9. Merritt (2000) was the first to suggest that the situationist critique could be handled by offloading some of the responsibility for virtue onto the social environment in something like this way.
10. One might hope that philosophical reflection on ethics would promote moral behavior. Eric Schwitzgebel has recently begun to investigate whether professional ethicists behave better morally than their non-ethicist philosophical peers, and claims that, on most measures, the two groups are indistinguishable (Schwitzgebel 2009; Schwitzgebel & Rust 2010; Schwitzgebel et al. 2011).
11. See, for instance, Diener, Scollon, & Lucas (2003).
12. See Schimmack & Oishi (2005) for a critical reply, which argues that chronically accessible information is a much better predictor of life satisfaction responses than temporarily accessible information, such as how many dates one went on last week.
13. See May (2014) for a criticism of these findings, and Kelly (2011, especially chapter 1) for a comprehensive literature review.
14. The scandal over replication has (rightly or wrongly) assumed such proportions recently that John Doris has taken to calling it “Repligate”.
15. There is also an ongoing controversy surrounding null-hypothesis significance testing (NHST). In a nutshell, the problem is that a \(p\)-value is a conditional probability, but not the conditional probability that one might expect. A \(p\)-value is the probability that the result in hand would have been observed given the null hypothesis, i.e., given that nothing interesting is happening (no positive correlations, no negative correlations, no interaction effects, and so on). This is sometimes inverted by sloppy researchers and interpreters, who gloss the \(p\)-value as the probability of the null hypothesis given the observation. Symbolically, the difference is between P(observation | null) and P(null | observation). The latter, more desirable, conditional probability can be estimated using Bayesian statistical analysis, but seldom is (and there are controversies surrounding Bayesian analysis, especially the arbitrariness of prior probabilities). For an introduction to these problems, see Abelson (1997), Cohen (1994), and Wagenmakers et al. (2012).
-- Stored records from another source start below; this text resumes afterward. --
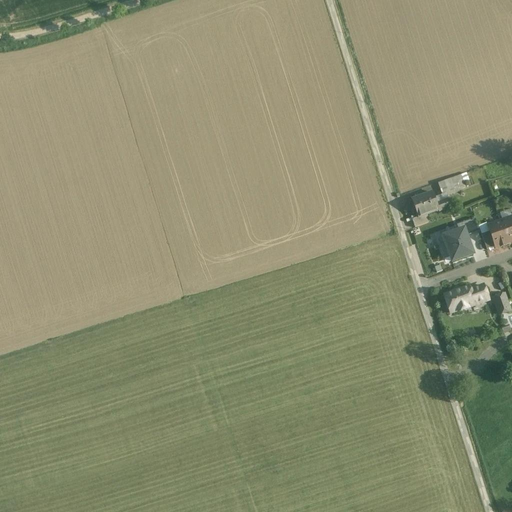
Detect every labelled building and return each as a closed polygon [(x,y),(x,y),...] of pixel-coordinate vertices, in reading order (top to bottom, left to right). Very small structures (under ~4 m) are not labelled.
[(432,193),(412,201),(418,218),(427,215),(438,211),(438,212),(451,208),(448,200),(436,205),(432,193)] [(427,215),(418,218),(412,221),(415,229),(430,223),(427,215)] [(511,217),(500,222),(508,245),(511,243),(511,217)] [(464,230),(466,237),(480,232),(475,219),(456,226),(459,232),(464,230)] [(500,222),(487,227),(489,232),(495,247),(500,245),(501,248),(508,245),(500,222)] [(449,254),(452,263),(458,261),(463,259),(467,257),(473,255),(466,237),(464,230),(459,232),(451,235),(443,238),(449,254)] [(495,247),(489,232),(481,235),(486,250),(495,247)] [(483,287),(470,292),(474,303),(487,299),(487,301),(488,301),(483,287)] [(469,288),(460,291),(453,294),(453,293),(444,297),(450,313),(458,311),(458,312),(468,309),(467,307),(475,305),(474,303),(470,292),(469,288)] [(504,295),(493,299),(499,316),(510,312),(504,295)]
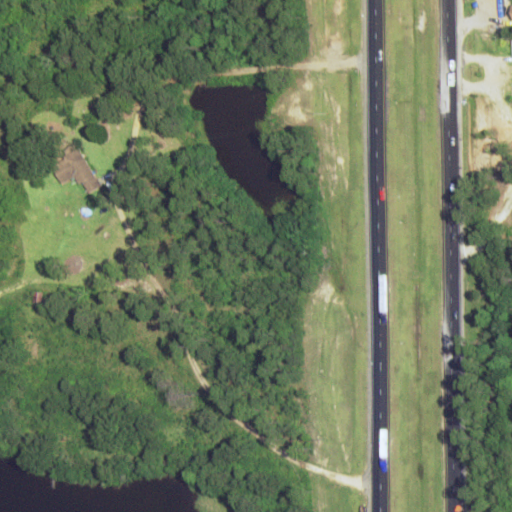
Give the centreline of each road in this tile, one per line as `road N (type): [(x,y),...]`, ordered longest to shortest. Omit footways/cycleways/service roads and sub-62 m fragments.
road 1 (trunk): [(453,511),(446,0)]
road 2 (trunk): [(372,0),(378,511)]
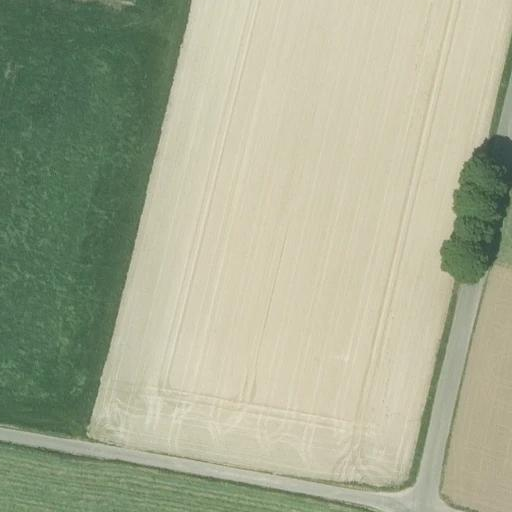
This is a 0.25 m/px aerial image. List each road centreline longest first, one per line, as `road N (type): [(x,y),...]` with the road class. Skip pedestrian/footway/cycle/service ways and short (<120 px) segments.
road 1 (track): [(428,511),(0,435)]
road 2 (unclassified): [(422,511),(511,119)]
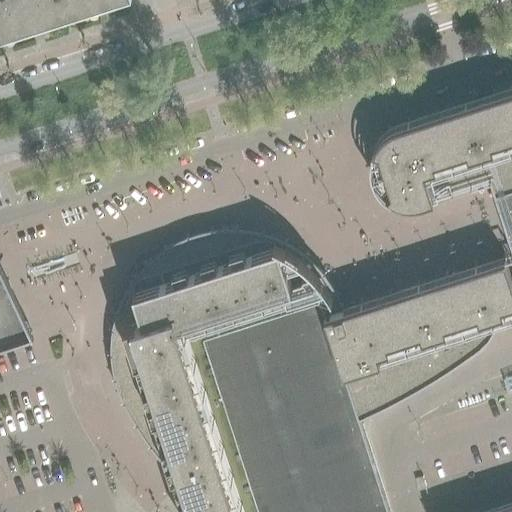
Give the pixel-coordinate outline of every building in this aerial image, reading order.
[(0,0),(0,30),(1,34),(106,0),(0,0)] [(511,85),(495,91),(495,90),(493,91),(494,92),(467,101),(466,100),(465,100),(465,101),(438,110),(437,109),(436,109),(436,110),(409,119),(409,118),(407,118),(408,119),(399,122),(390,126),(390,125),(388,126),(389,127),(382,132),(377,139),(374,146),(373,146),(372,147),(373,148),(371,156),(371,164),(373,172),(372,172),(372,174),(373,174),(377,181),(382,188),(388,193),(387,194),(389,195),(389,194),(396,198),(404,200),(413,201),(413,202),(414,202),(414,201),(424,199),(432,196),(433,197),(434,197),(434,196),(461,187),(461,188),(463,187),(462,186),(490,178),(495,193),(494,194),(495,198),(496,197),(511,247),(511,85)] [(112,327),(184,340),(188,350),(193,366),(203,397),(212,425),(226,469),(361,423),(358,417),(378,407),(396,398),(414,389),(423,383),(431,378),(447,368),(457,362),(464,357),(473,350),(481,344),(488,337),(493,329),(496,319),(497,310),(495,300),(491,291),(485,284),(477,277),(468,274),(458,272),(448,273),(448,272),(446,273),(447,274),(420,282),(419,281),(418,282),(418,283),(391,291),(389,291),(389,292),(362,301),(362,300),(361,300),(361,301),(344,307),(343,306),(342,306),(340,301),(337,293),(338,293),(337,291),(336,292),(324,272),(325,271),(324,270),(323,271),(318,265),(312,260),(306,254),(307,254),(306,253),(305,253),(299,249),(292,244),(286,240),(285,239),(284,240),(277,236),(270,234),(262,231),(263,230),(261,230),(261,231),(253,229),(246,228),(238,227),(238,226),(236,226),(236,227),(229,227),(221,227),(213,228),(213,227),(211,227),(212,228),(204,230),(196,232),(189,234),(189,233),(188,234),(187,234),(188,235),(180,238),(173,242),(167,246),(166,245),(165,245),(165,246),(159,251),(153,256),(147,261),(147,260),(146,261),(146,262),(141,268),(136,274),(135,273),(135,274),(135,275),(131,281),(126,292),(120,303),(117,310),(116,310),(116,311),(117,312),(115,319),(113,326),(112,326),(112,327)] [(0,346),(22,339),(33,335),(28,325),(0,263),(0,346)] [(114,376),(115,377),(188,350),(184,340),(112,327),(112,328),(113,328),(112,335),(112,343),(112,351),(111,351),(111,353),(112,353),(113,360),(114,368),(115,376),(114,376)] [(193,366),(188,350),(115,377),(116,377),(118,385),(121,392),(124,399),(123,399),(123,400),(193,366)] [(203,397),(193,366),(123,400),(124,401),(125,400),(132,414),(136,421),(135,422),(136,423),(137,423),(141,429),(151,442),(150,443),(150,444),(203,397)] [(212,425),(203,397),(150,444),(151,444),(161,456),(166,462),(166,463),(167,464),(170,466),(212,425)] [(389,511),(361,423),(226,469),(185,482),(193,509),(186,511),(185,511),(389,511)] [(226,469),(212,425),(170,466),(178,475),(184,481),(183,482),(184,483),(185,482),(226,469)] [(511,511),(511,503),(485,511),(511,511)]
17. In a recent critique of this kind of fallacious statistical thinking, Peter Austin, Muhammad Mamdani, David Juurlink, and Janet Hux (2006) describe statistical arguments purporting to show that Canadian patients’ astrological signs were often correlated with their pathologies. For instance, using the same statistical techniques favored by many experimental philosophers one would be led to conclude that Gemini are 30% more likely to be alcoholics \((p \lt 0.02)\), Scorpios have an 80% higher risk of developing leukemia \((p \lt 0.05)\), and Virgo women suffer 40% more from excessive vomiting during pregnancy \((p \lt 0.04)\). These are presumably statistical anomalies, not indicators of genuine health risks.
18. We are here indebted to Chris Heathwood.